All of these records need to be duplicated exactly.

(EXTRACTED ENTRIES Opens)

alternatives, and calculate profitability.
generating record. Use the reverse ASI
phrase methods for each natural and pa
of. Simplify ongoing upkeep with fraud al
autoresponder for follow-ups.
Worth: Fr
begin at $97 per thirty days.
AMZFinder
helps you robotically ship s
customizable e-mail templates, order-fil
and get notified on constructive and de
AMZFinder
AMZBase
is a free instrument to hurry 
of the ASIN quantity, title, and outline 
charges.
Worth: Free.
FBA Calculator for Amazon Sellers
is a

(EXTRACTED ENTRIES Closes)

● **SOLVED EXERCISE**:
alternatives, and calculate profitability.
generating record. Use the reverse ASI
phrase methods for each natural and pa
of. Simplify ongoing upkeep with fraud al
autoresponder for follow-ups.
Worth: Fr
begin at $97 per thirty days.
AMZFinder
helps you robotically ship s
customizable e-mail templates, order-fil
and get notified on constructive and de
AMZFinder
AMZBase
is a free instrument to hurry 
of the ASIN quantity, title, and outline 
charges.
Worth: Free.
FBA Calculator for Amazon Sellers
is a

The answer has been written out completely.